▶ _Written task 1_: Show every line of the records that contains the string "track".

▶ _Document section_:
An iterator (that is: counting how many times you go through the while loop)
may be a good idea. Compare the count to some *extremely* large number that
should never happen with correctly functioning hardware.

If you reach that impossible count then : cleanup, report the error and mask
off the interrupt so you never see it again. You must do all of these things
or not bother with any of them. This leaves you with a crippled product but
at least you continue to operate as best you can. Staying out of the "hang"
state makes it possible to report the failure - otherwise neither you nor
the cutomer gets a clue as to what went wrong.

The time to write this code is in development. I probably would *not* insert
this into a "finished" product unless I had grounds for suspicion that it
was actually needed. Is the product hanging mysteriously with this interrupt
asserted?

Bob



Re: Commentary on while loops in interrupts
You could always try something like:

#define COOLANT_LOW_PRESSURE_INTERRUPT_MASK 1
#define EXCESSIVE_TEMPERATURE_INTERRUPT_MASK 2

void ISR(void)

▶ _Records to process_:
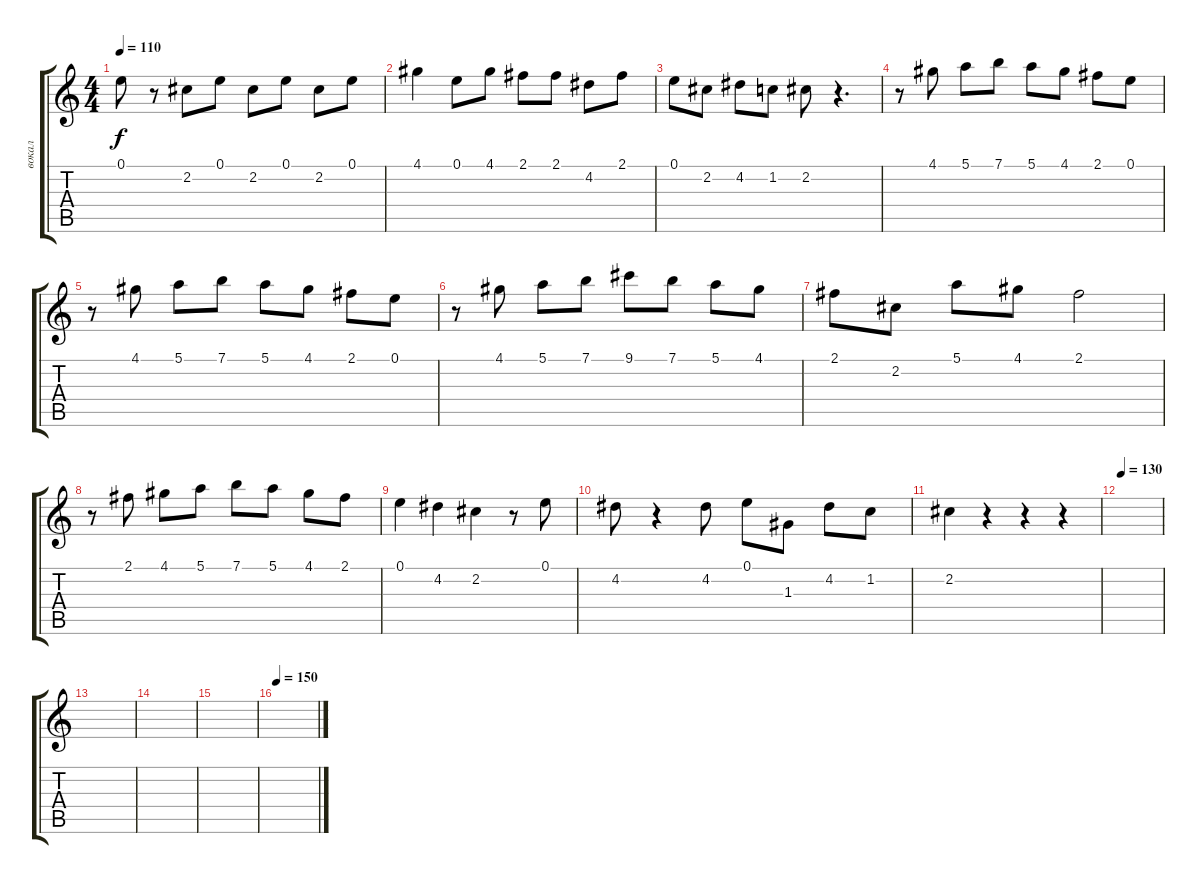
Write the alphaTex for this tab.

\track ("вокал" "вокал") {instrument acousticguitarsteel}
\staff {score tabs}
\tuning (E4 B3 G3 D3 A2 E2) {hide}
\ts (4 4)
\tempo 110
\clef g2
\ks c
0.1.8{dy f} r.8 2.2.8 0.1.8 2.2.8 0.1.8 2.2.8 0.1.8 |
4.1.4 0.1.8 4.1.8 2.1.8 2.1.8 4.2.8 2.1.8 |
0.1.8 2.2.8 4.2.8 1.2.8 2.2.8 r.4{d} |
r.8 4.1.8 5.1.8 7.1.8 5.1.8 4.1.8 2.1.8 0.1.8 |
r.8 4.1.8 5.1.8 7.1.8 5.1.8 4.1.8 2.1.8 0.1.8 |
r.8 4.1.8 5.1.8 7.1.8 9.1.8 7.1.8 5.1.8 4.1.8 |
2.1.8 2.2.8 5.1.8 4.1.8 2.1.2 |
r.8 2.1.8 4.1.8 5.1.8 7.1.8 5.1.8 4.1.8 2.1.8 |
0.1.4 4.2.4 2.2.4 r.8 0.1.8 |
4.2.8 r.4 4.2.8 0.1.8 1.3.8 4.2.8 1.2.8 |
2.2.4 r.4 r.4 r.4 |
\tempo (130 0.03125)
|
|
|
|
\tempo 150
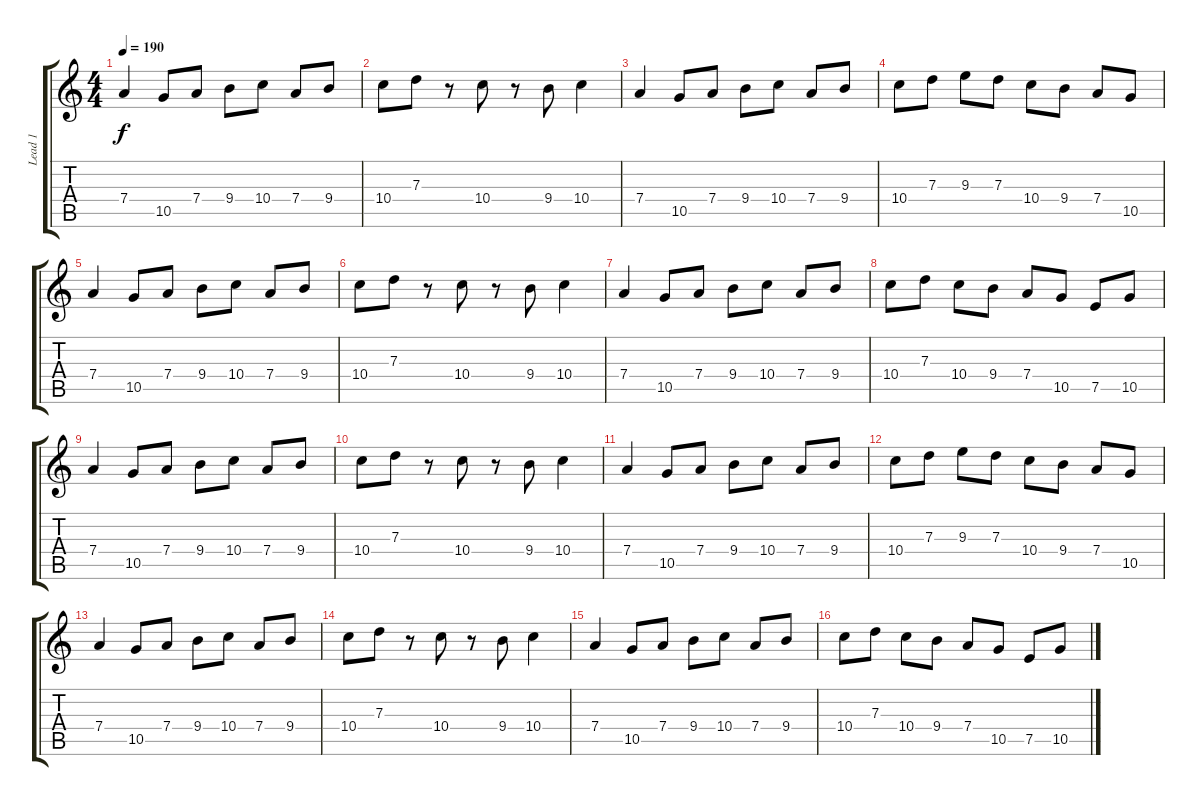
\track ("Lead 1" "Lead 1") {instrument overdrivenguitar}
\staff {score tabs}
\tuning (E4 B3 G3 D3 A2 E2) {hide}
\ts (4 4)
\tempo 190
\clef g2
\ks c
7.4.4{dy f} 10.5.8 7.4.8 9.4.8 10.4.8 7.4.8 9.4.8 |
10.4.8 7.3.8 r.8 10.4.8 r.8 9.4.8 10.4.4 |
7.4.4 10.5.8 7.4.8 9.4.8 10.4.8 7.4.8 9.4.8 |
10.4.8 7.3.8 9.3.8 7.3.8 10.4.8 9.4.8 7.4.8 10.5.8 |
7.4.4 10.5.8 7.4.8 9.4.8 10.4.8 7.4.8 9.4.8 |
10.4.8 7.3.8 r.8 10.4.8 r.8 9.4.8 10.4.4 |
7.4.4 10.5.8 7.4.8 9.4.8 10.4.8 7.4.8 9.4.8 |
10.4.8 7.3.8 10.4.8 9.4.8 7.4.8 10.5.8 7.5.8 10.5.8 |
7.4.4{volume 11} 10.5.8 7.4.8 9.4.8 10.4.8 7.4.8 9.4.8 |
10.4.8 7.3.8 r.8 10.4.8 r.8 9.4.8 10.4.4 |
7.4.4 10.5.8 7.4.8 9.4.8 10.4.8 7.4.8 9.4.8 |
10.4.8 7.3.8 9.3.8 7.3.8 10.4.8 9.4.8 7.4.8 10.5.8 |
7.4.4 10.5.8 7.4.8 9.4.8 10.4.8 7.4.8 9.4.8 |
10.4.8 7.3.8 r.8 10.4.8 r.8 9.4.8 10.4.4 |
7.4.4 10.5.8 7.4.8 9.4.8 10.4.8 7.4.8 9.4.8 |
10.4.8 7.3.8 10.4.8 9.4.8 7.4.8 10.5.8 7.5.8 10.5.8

▶ _Written task 2_:
Answer these questions about the post on while loops in interrupts:
(a) What should the count of passes through the while loop be compared to?
(b) According to the post, when is the time to write this code?
(c) What value is defined for COOLANT_LOW_PRESSURE_INTERRUPT_MASK?

▶ _Solution 1_:
\track ("вокал" "вокал") {instrument acousticguitarsteel}
\track ("Lead 1" "Lead 1") {instrument overdrivenguitar}

▶ _Solution 2_:
(a) Some extremely large number that should never happen with correctly functioning hardware.
(b) In development.
(c) 1